The Memory Wall Sets the Pace
For years, GPU progress has been narrated as a FLOPS race. In large-model training, that story is incomplete.
The practical clock is usually memory movement.
Why memory dominates in modern training runs
Recent MLPerf rounds keep showing broad hardware participation and rising multi-node activity. But across systems, one pattern keeps repeating: teams that move tensors efficiently outperform teams that merely maximize peak arithmetic throughput.
Sequence length, activation footprint, and communication topology turn memory behavior into an architecture-level constraint.
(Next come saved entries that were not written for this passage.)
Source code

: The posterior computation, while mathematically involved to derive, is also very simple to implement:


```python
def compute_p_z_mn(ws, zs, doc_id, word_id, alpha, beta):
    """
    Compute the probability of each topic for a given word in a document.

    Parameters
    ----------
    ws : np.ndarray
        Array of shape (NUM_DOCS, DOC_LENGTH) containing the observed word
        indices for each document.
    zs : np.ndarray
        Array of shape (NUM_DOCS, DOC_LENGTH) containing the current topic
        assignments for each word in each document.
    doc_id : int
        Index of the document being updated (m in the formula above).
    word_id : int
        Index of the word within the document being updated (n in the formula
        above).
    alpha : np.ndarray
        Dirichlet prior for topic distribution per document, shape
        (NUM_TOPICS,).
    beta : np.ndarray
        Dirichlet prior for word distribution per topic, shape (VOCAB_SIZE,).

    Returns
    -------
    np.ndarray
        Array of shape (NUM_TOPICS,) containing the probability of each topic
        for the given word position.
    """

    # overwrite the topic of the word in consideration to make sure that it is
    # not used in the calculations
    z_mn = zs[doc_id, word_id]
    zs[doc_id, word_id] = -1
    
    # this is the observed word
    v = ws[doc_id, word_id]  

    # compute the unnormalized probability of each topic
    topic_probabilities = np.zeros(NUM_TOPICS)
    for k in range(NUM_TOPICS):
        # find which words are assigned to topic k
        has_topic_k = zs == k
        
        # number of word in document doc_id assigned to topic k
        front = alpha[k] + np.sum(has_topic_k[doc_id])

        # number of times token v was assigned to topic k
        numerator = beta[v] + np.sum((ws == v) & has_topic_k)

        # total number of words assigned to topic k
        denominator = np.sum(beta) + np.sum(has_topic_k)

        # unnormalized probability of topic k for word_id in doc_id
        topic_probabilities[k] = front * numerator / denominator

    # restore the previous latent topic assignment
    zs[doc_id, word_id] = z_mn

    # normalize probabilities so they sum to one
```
Concrete example: Llama 2 70B LoRA pressure
Llama 2 70B LoRA at long sequence length is not a toy workload. Memory pressure is severe enough that placement and parallelism strategy become first-order decisions.
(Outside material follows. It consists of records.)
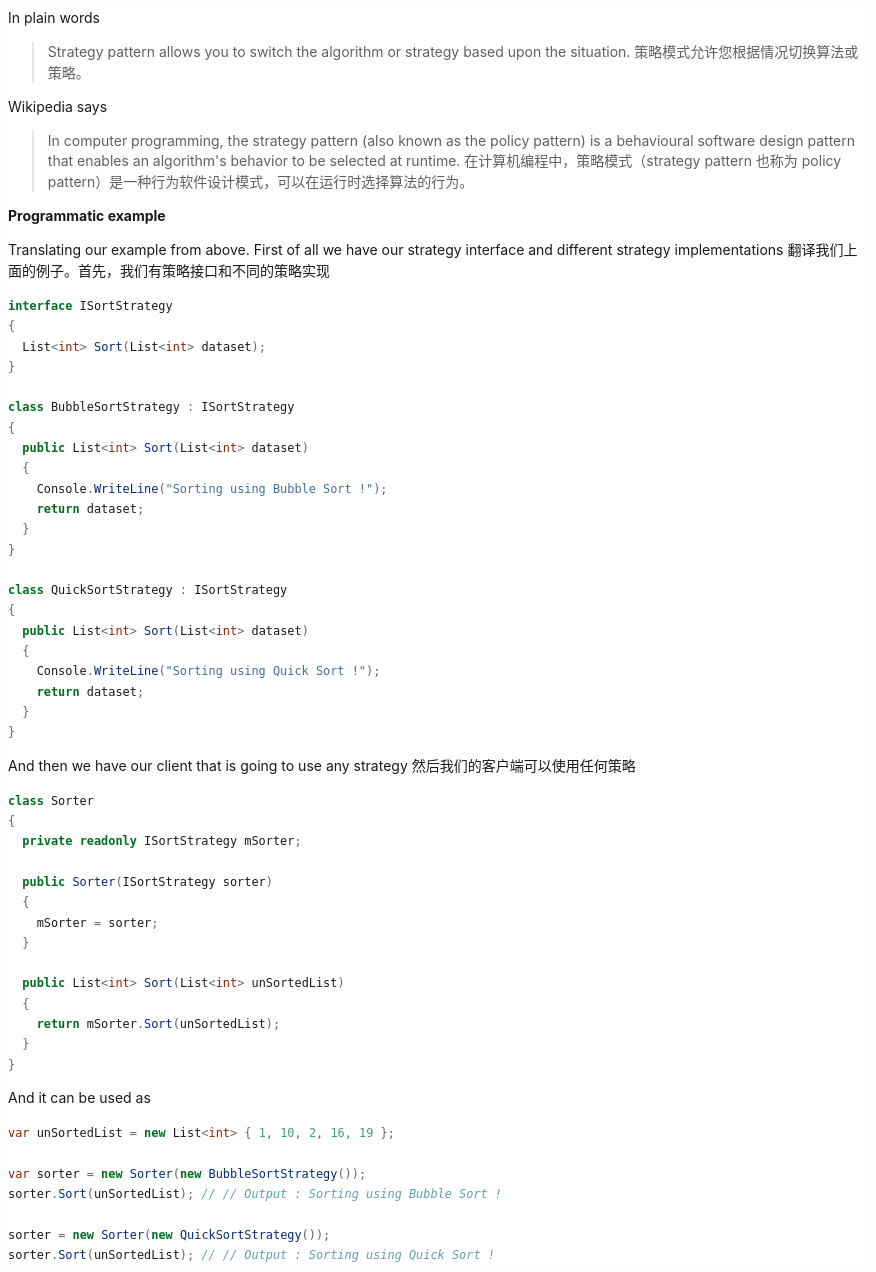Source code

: In plain words
> Strategy pattern allows you to switch the algorithm or strategy based upon the situation.
策略模式允许您根据情况切换算法或策略。

Wikipedia says
> In computer programming, the strategy pattern (also known as the policy pattern) is a behavioural software design pattern that enables an algorithm's behavior to be selected at runtime.
在计算机编程中，策略模式（strategy pattern 也称为 policy pattern）是一种行为软件设计模式，可以在运行时选择算法的行为。

**Programmatic example**

Translating our example from above. First of all we have our strategy interface and different strategy implementations
翻译我们上面的例子。首先，我们有策略接口和不同的策略实现

```C#
interface ISortStrategy
{
  List<int> Sort(List<int> dataset);
}

class BubbleSortStrategy : ISortStrategy
{
  public List<int> Sort(List<int> dataset)
  {
    Console.WriteLine("Sorting using Bubble Sort !");
    return dataset;
  }
}

class QuickSortStrategy : ISortStrategy
{
  public List<int> Sort(List<int> dataset)
  {
    Console.WriteLine("Sorting using Quick Sort !");
    return dataset;
  }
}
```

And then we have our client that is going to use any strategy
然后我们的客户端可以使用任何策略
```C#
class Sorter
{
  private readonly ISortStrategy mSorter;

  public Sorter(ISortStrategy sorter)
  {
    mSorter = sorter;
  }

  public List<int> Sort(List<int> unSortedList)
  {
    return mSorter.Sort(unSortedList);
  }
}
```
And it can be used as
```C#
var unSortedList = new List<int> { 1, 10, 2, 16, 19 };

var sorter = new Sorter(new BubbleSortStrategy());
sorter.Sort(unSortedList); // // Output : Sorting using Bubble Sort !

sorter = new Sorter(new QuickSortStrategy());
sorter.Sort(unSortedList); // // Output : Sorting using Quick Sort !
```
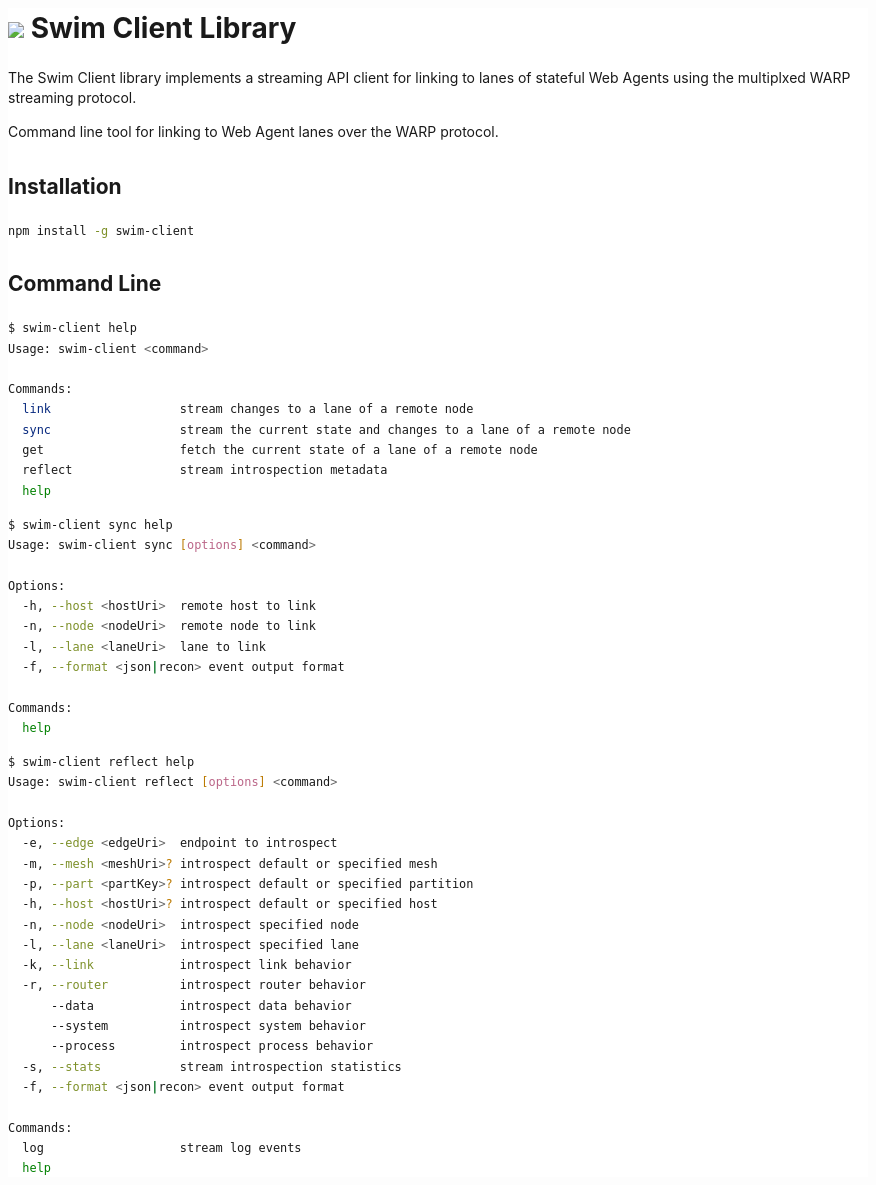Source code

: # <a href="https://www.swimos.org"><img src="https://docs.swimos.org/readme/breach-marlin-blue-wide.svg"></a> Swim Client Library

The Swim Client library implements a streaming API client for linking to lanes
of stateful Web Agents using the multiplxed WARP streaming protocol.

Command line tool for linking to Web Agent lanes over the WARP protocol.

## Installation

```sh
npm install -g swim-client
```

## Command Line

```sh
$ swim-client help
Usage: swim-client <command>

Commands:
  link                  stream changes to a lane of a remote node
  sync                  stream the current state and changes to a lane of a remote node
  get                   fetch the current state of a lane of a remote node
  reflect               stream introspection metadata
  help
```

```sh
$ swim-client sync help
Usage: swim-client sync [options] <command>

Options:
  -h, --host <hostUri>  remote host to link
  -n, --node <nodeUri>  remote node to link
  -l, --lane <laneUri>  lane to link
  -f, --format <json|recon> event output format

Commands:
  help
```

```sh
$ swim-client reflect help
Usage: swim-client reflect [options] <command>

Options:
  -e, --edge <edgeUri>  endpoint to introspect
  -m, --mesh <meshUri>? introspect default or specified mesh
  -p, --part <partKey>? introspect default or specified partition
  -h, --host <hostUri>? introspect default or specified host
  -n, --node <nodeUri>  introspect specified node
  -l, --lane <laneUri>  introspect specified lane
  -k, --link            introspect link behavior
  -r, --router          introspect router behavior
      --data            introspect data behavior
      --system          introspect system behavior
      --process         introspect process behavior
  -s, --stats           stream introspection statistics
  -f, --format <json|recon> event output format

Commands:
  log                   stream log events
  help
```

[structure]: https://github.com/swimos/swim/tree/main/swim-js/swim-runtime/swim-core/@swim/structure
A representative vendor write-up from AMD reports peak memory usage around 210 GB for this class of benchmark. That changes what is feasible on 192 GB-class devices versus 256 GB-class devices.
Reported benchmark figures (as published)
- 22.04 minutes time-to-train on 8× MI325X (single node)
- 29.25 minutes on 8× MI300X (single node)
- 23.97 minutes cited H200 publication average in comparable v5.0 reporting (range 23.08–26.10)
- 10.91 minutes for a 32× MI300X multi-node result cited from MangoBoost
The individual numbers will move. The pattern does not: memory fit and movement strategy determine how much of theoretical compute is actually realized.
What this means for platform evaluation
When vendors emphasize HBM bandwidth, cache, and interconnect, they are responding to physics, not marketing fashion.
Arithmetic units idle when data arrives late. In practice, observed performance is the output of:
- memory bandwidth and latency,
- topology and synchronization overhead,
- kernel quality and scheduling,
- and communication/computation overlap.
Bottom line
If someone asks which GPU is “best” for LLM training, the responsible answer is workload-specific.
The winning platform is usually the one whose memory system, software stack, and topology best match your model shape, sequence length, and communication pattern. Peak FLOPS still matter, but only after memory stops sabotaging them.